The drug is designed to treat patients with a form of acute myeloid leukemia in which the enzyme isocitrate dehydrogenase 1 (IDH1) is mutated, researchers at the University of Texas MD Anderson Cancer Center said. IDH1 mutations occur in 6 to 10 percent of AML patients.
This first study of ivosidenib in humans, which enrolled patients between March 2014 and May 2017, administered a daily dose of the targeted IDH1 inhibitor to 258 patients.
"Ivosidenib, when administered orally as a single agent, was associated with acceptable side effects and induced durable and deep remissions," said Courtney DiNardo, assistant professor of Leukemia at MD Anderson.
"In the trial's primary analysis cohort of 125 patients with IDH1-mutated relapsed or refractory AML treated at the recommended 500 mg daily dose, ivosidenib led to an overall response rate of 41.6 percent and a complete remission rate of 21.6 percent," said DiNardo.

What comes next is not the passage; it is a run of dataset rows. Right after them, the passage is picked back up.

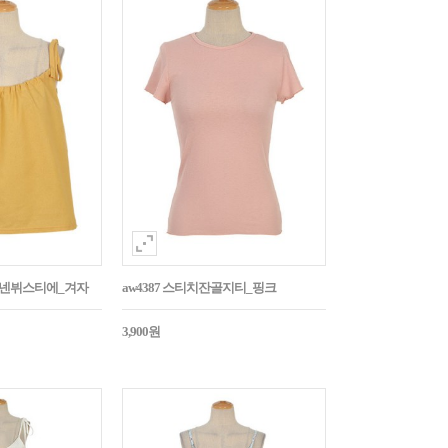
듭린넨뷔스티에_겨자
aw4387 스티치잔골지티_핑크
3,900원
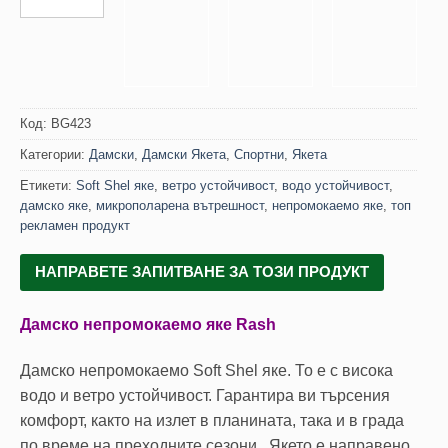
Код:
BG423
Категории:
Дамски
,
Дамски Якета
,
Спортни
,
Якета
Етикети:
Soft Shel яке
,
ветро устойчивост
,
водо устойчивост
,
дамско яке
,
микрополарена вътрешност
,
непромокаемо яке
,
топ
рекламен продукт
НАПРАВЕТЕ ЗАПИТВАНЕ ЗА ТОЗИ ПРОДУКТ
Дамско непромокаемо яке Rash
Дамско непромокаемо Soft Shel яке. То е с висока
водо и ветро устойчивост. Гарантира ви търсения
комфорт, както на излет в планината, така и в града
по време на преходните сезони. Якето е направено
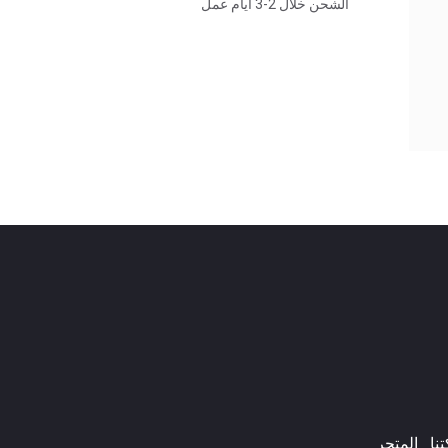
الشحن خلال 2-3 أيام عمل
ا​
المتجر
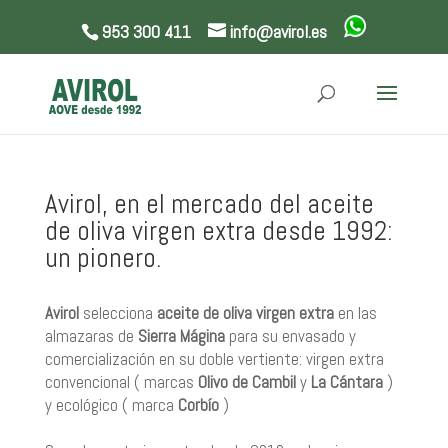
953 300 411
info@avirol.es
Avirol, en el mercado del aceite
de oliva virgen extra desde 1992:
un pionero.
Avirol
selecciona
aceite de oliva virgen extra
en las
almazaras de
Sierra Mágina
para su envasado y
comercialización en su doble vertiente: virgen extra
convencional ( marcas
Olivo de Cambil
y
La Cántara
)
y ecológico ( marca
Corbío
)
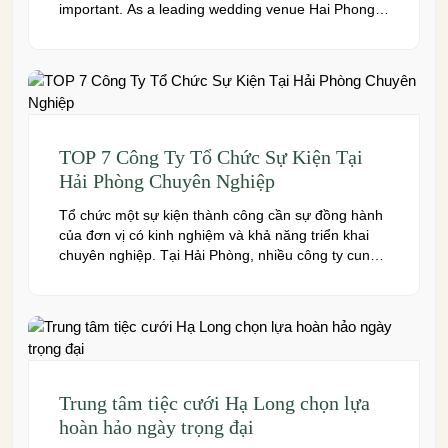
important. As a leading wedding venue Hai Phong,
W.Jardin combines elegant banquet halls, romantic
garden spaces, premium cuisine prepared under
the ISO 22000:2018 food safety management
system, and dedicated event support to help
couples create a seamless and memorable […]
TOP 7 Công Ty Tổ Chức Sự Kiện Tại
Hải Phòng Chuyên Nghiệp
Tổ chức một sự kiện thành công cần sự đồng hành
của đơn vị có kinh nghiệm và khả năng triển khai
chuyên nghiệp. Tại Hải Phòng, nhiều công ty cung
cấp đa dạng dịch vụ từ tiệc cưới, hội nghị, hội thảo
đến team building và sự kiện doanh nghiệp. Dưới
đây là những […]
Trung tâm tiệc cưới Hạ Long chọn lựa
hoàn hảo ngày trọng đại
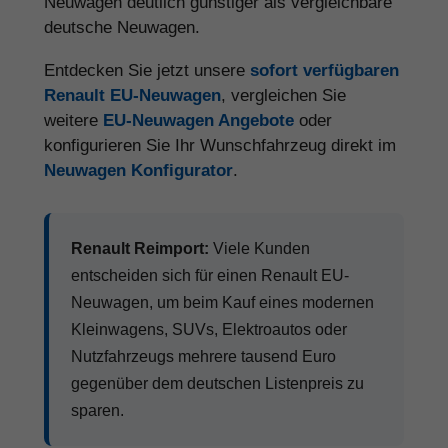
Neuwagen deutlich günstiger als vergleichbare
deutsche Neuwagen.
Entdecken Sie jetzt unsere
sofort verfügbaren
Renault EU-Neuwagen
, vergleichen Sie
weitere
EU-Neuwagen Angebote
oder
konfigurieren Sie Ihr Wunschfahrzeug direkt im
Neuwagen Konfigurator
.
Renault Reimport:
Viele Kunden
entscheiden sich für einen Renault EU-
Neuwagen, um beim Kauf eines modernen
Kleinwagens, SUVs, Elektroautos oder
Nutzfahrzeugs mehrere tausend Euro
gegenüber dem deutschen Listenpreis zu
sparen.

The study also reported that 30.4 percent of those 125 patients were in complete remission but with blood counts not fully restored. The overall survival rate was 50.1 percent at 18 months, as compared to historical overall survival of less than five months for patients with relapsed AML.
"Among patients achieving complete remission or complete remission with partial hematologic recovery, 21 percent had no residual detectable IDH1 mutations," said DiNardo.